*** Available records Section Begins ***

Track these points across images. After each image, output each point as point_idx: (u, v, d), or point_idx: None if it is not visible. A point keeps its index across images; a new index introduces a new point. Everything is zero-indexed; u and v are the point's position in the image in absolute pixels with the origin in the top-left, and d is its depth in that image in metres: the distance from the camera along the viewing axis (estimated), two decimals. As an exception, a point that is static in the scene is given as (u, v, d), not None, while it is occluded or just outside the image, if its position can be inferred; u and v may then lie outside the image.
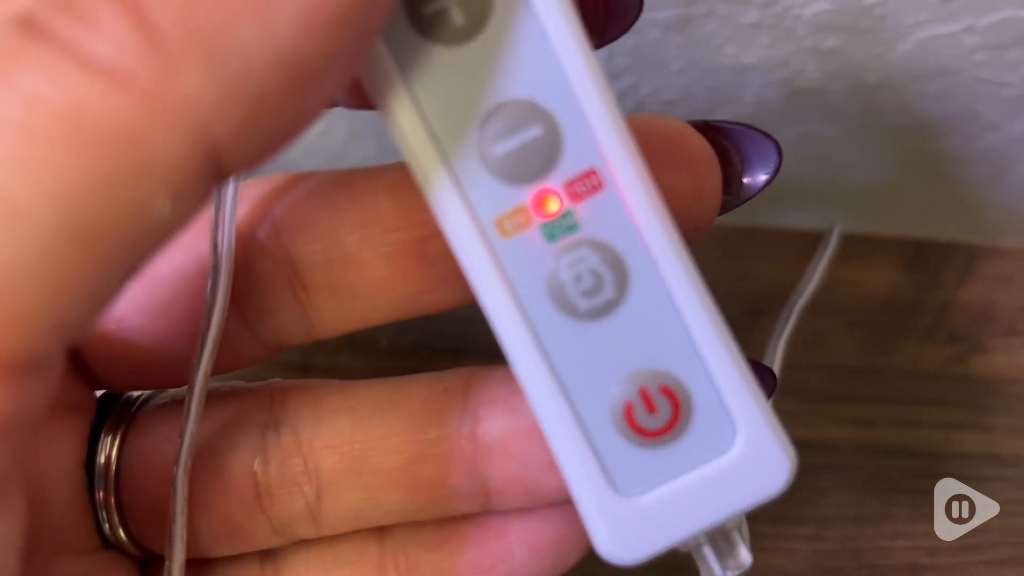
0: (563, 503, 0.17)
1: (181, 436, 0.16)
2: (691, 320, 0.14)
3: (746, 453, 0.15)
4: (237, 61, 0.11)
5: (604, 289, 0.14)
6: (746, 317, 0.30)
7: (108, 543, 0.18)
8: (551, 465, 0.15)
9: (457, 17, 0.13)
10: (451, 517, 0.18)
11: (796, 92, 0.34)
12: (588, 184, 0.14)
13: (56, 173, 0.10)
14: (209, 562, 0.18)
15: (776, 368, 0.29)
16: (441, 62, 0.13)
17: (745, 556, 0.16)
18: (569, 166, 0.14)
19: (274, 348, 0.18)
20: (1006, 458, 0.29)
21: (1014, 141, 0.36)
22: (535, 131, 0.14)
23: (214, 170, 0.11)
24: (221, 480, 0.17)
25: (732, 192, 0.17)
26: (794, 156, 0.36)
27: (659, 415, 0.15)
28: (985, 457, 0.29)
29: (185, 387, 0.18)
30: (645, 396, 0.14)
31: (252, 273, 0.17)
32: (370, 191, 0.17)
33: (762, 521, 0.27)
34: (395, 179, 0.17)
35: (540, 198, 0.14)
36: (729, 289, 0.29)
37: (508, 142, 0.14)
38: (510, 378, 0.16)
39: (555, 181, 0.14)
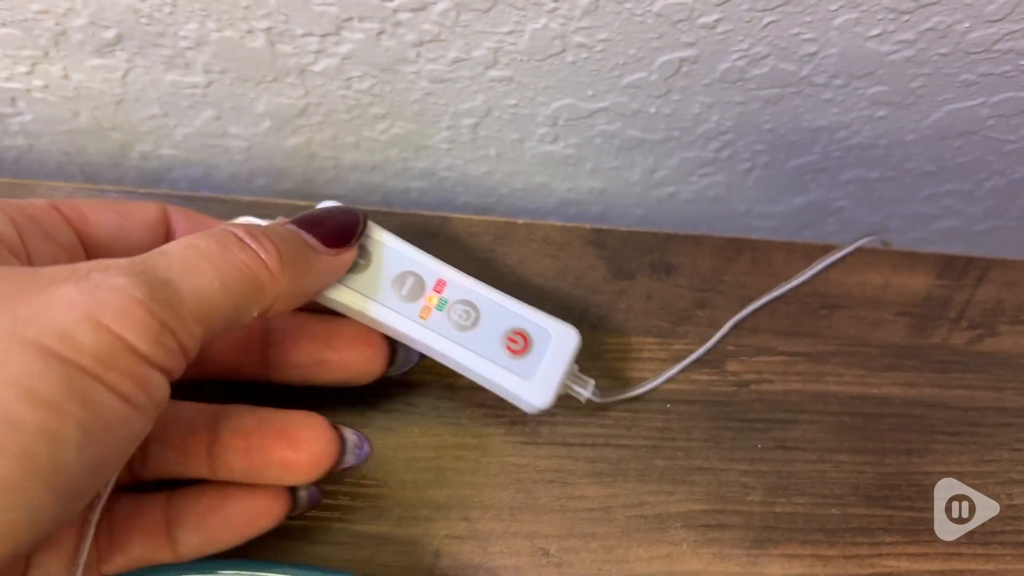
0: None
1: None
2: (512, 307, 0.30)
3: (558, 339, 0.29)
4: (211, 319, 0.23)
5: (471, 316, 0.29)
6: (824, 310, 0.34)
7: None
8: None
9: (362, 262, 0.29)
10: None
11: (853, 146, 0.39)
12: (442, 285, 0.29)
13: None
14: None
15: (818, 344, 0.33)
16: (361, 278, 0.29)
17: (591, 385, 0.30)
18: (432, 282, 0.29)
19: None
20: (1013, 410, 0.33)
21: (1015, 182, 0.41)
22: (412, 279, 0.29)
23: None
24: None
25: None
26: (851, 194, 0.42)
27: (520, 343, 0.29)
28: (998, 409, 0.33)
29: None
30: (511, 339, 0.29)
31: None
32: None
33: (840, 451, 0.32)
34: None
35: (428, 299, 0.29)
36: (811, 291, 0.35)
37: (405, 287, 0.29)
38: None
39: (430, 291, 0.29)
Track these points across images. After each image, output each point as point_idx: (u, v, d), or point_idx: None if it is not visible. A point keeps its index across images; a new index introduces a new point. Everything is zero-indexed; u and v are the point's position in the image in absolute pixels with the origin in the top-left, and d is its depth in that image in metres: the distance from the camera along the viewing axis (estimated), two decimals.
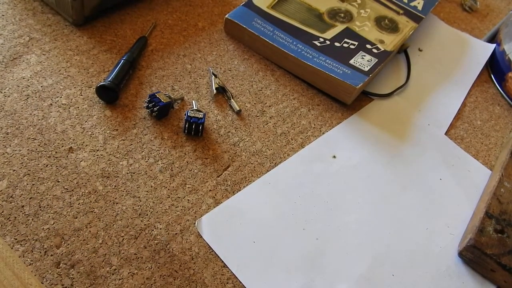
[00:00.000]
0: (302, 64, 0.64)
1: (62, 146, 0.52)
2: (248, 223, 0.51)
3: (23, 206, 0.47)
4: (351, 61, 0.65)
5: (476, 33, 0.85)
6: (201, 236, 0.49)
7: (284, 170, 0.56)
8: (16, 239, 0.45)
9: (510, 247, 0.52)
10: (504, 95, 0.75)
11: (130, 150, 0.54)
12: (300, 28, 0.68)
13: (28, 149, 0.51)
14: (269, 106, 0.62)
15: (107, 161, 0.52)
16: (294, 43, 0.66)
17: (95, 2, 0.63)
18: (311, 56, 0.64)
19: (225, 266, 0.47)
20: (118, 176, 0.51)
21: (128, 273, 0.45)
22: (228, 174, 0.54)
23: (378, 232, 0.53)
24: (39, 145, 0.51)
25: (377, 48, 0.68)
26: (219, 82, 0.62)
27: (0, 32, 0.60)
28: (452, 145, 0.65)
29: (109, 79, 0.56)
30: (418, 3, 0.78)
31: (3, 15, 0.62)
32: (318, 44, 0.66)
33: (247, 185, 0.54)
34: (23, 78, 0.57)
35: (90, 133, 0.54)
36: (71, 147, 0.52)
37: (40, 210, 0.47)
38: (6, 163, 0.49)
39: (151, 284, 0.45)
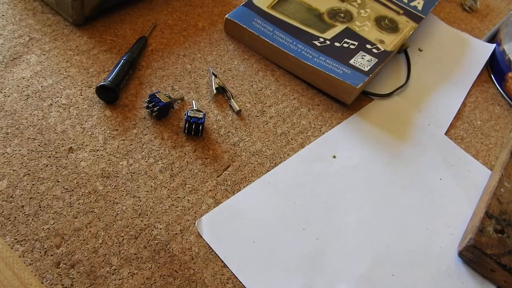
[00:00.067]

*** Available records Section Ends ***

**Instructions to follow**
Where a line in the material above holds "metres", copy that line.

**Answer box**
Track these points across images. After each image, output each point as point_idx: (u, v, d), or point_idx: None if it is not visible. A point keeps its index across images; a new index introduces a new point. Everything is zero-indexed; u and v are the point's position in the image in absolute pixels with the origin in the top-left, and d is its depth in that image in metres: the distance from the camera along the viewing axis (estimated), two decimals. As an exception, a point that is static in the scene is given as (u, v, d), not None, while it is occluded or just outside the image, if its position can be inferred; u and v may then lie outside the image.
Track these points across images. After each image, output each point as point_idx: (u, v, d), or point_idx: None if it is not visible. A point keeps its index across images; a new index introduces a new point. Everything is zero-indexed; u and v are the point's position in the image in absolute pixels with the origin in the top-left, and d is its depth in that image in metres: the distance from the camera along the viewing axis (estimated), two decimals.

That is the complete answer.